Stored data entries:
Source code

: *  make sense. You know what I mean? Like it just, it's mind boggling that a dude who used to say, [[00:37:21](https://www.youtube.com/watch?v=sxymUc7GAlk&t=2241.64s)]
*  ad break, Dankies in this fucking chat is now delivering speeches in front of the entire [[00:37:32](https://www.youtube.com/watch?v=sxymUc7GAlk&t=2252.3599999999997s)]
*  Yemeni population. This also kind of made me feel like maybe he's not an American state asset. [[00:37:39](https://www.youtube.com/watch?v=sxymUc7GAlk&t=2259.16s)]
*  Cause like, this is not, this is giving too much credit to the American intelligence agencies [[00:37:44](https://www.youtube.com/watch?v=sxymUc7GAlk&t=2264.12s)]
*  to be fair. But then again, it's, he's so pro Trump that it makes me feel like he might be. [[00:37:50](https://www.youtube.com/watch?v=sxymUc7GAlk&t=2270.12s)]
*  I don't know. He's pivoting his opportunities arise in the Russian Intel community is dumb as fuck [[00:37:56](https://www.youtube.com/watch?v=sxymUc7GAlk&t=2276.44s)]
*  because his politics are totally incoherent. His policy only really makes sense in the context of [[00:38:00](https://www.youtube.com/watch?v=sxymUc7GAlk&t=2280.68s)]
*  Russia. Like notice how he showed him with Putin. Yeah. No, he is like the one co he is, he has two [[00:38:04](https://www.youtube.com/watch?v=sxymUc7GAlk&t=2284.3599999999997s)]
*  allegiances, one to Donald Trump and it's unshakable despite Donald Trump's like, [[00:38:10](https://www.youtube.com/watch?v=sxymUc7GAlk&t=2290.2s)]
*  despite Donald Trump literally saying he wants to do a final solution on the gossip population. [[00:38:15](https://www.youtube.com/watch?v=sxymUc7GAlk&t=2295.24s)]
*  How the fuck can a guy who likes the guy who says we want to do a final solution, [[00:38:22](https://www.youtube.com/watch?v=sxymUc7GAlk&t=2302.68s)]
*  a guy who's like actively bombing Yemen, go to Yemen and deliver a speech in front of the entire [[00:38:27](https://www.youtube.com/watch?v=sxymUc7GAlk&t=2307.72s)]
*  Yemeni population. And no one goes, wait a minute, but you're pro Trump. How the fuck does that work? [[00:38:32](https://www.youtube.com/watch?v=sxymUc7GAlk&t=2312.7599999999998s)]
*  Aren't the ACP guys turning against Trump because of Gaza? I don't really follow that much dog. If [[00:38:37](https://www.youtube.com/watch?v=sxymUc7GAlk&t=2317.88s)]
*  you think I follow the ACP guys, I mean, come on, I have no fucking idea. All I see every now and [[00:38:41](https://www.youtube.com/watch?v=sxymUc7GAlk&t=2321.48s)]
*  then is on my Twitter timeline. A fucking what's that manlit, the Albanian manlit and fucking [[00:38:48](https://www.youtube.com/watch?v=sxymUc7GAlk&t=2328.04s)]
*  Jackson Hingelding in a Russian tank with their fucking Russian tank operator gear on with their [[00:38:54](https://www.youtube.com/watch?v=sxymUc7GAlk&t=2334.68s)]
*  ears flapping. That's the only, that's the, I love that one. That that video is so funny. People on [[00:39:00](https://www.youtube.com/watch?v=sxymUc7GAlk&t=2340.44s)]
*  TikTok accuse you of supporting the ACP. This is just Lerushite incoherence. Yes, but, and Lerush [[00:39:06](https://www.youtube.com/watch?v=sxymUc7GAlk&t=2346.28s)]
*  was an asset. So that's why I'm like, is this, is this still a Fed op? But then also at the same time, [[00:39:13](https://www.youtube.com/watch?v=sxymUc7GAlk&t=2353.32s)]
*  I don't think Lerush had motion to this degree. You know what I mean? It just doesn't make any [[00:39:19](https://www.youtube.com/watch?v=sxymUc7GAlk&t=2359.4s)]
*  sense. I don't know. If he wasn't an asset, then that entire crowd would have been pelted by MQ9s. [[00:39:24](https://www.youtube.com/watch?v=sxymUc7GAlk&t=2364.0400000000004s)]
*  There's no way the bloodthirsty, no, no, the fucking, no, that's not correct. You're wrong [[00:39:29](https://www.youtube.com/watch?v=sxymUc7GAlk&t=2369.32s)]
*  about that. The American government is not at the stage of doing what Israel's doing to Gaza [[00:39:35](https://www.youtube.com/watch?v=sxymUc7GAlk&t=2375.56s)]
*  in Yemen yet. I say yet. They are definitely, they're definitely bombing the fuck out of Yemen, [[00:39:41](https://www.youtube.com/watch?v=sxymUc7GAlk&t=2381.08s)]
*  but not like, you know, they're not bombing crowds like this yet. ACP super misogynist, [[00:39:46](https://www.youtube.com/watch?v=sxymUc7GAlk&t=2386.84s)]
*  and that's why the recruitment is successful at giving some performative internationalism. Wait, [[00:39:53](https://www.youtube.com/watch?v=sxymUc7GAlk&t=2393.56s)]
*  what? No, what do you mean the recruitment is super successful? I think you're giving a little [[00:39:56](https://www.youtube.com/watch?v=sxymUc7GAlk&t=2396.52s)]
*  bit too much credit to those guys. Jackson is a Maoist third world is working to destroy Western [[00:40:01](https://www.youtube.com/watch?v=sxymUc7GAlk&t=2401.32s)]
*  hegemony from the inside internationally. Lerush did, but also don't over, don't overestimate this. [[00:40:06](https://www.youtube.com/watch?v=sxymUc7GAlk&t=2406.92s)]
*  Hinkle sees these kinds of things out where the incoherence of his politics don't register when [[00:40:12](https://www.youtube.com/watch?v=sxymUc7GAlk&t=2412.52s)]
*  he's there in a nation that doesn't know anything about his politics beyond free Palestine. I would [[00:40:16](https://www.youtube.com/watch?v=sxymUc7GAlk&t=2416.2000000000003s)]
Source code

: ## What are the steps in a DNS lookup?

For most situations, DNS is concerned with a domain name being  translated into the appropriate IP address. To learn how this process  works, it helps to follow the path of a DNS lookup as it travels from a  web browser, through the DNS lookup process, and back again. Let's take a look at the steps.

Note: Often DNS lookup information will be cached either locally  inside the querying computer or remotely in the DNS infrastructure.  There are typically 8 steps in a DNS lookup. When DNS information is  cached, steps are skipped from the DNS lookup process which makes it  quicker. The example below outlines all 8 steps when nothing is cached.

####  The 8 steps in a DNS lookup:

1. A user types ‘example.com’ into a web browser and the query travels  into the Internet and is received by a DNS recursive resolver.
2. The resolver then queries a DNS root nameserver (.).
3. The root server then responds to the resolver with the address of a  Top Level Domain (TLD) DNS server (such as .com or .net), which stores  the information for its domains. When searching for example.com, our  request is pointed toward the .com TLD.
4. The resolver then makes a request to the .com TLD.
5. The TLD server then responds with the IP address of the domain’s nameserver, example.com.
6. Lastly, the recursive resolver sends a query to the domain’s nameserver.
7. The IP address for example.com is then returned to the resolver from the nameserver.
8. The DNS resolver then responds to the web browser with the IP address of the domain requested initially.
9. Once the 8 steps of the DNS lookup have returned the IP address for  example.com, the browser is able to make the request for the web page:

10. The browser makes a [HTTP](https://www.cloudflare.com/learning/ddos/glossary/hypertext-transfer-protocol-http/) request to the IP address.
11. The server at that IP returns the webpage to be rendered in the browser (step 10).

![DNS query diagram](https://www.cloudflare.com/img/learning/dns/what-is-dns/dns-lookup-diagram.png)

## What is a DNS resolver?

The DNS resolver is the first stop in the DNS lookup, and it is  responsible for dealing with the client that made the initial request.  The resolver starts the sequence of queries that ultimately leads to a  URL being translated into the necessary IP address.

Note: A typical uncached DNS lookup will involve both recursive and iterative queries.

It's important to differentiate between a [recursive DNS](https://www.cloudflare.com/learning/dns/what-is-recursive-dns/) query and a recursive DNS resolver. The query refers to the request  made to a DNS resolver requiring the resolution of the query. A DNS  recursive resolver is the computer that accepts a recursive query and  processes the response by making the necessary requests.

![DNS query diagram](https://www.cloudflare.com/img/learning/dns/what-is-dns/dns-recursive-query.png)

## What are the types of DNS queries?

Aim of the exercise: Please make an exact copy of the lines above from the line with "he's there in" through the line with "7. The IP address", both ends included.

Your response:
*  he's there in a nation that doesn't know anything about his politics beyond free Palestine. I would [[00:40:16](https://www.youtube.com/watch?v=sxymUc7GAlk&t=2416.2000000000003s)]
Source code

: ## What are the steps in a DNS lookup?

For most situations, DNS is concerned with a domain name being  translated into the appropriate IP address. To learn how this process  works, it helps to follow the path of a DNS lookup as it travels from a  web browser, through the DNS lookup process, and back again. Let's take a look at the steps.

Note: Often DNS lookup information will be cached either locally  inside the querying computer or remotely in the DNS infrastructure.  There are typically 8 steps in a DNS lookup. When DNS information is  cached, steps are skipped from the DNS lookup process which makes it  quicker. The example below outlines all 8 steps when nothing is cached.

####  The 8 steps in a DNS lookup:

1. A user types ‘example.com’ into a web browser and the query travels  into the Internet and is received by a DNS recursive resolver.
2. The resolver then queries a DNS root nameserver (.).
3. The root server then responds to the resolver with the address of a  Top Level Domain (TLD) DNS server (such as .com or .net), which stores  the information for its domains. When searching for example.com, our  request is pointed toward the .com TLD.
4. The resolver then makes a request to the .com TLD.
5. The TLD server then responds with the IP address of the domain’s nameserver, example.com.
6. Lastly, the recursive resolver sends a query to the domain’s nameserver.
7. The IP address for example.com is then returned to the resolver from the nameserver.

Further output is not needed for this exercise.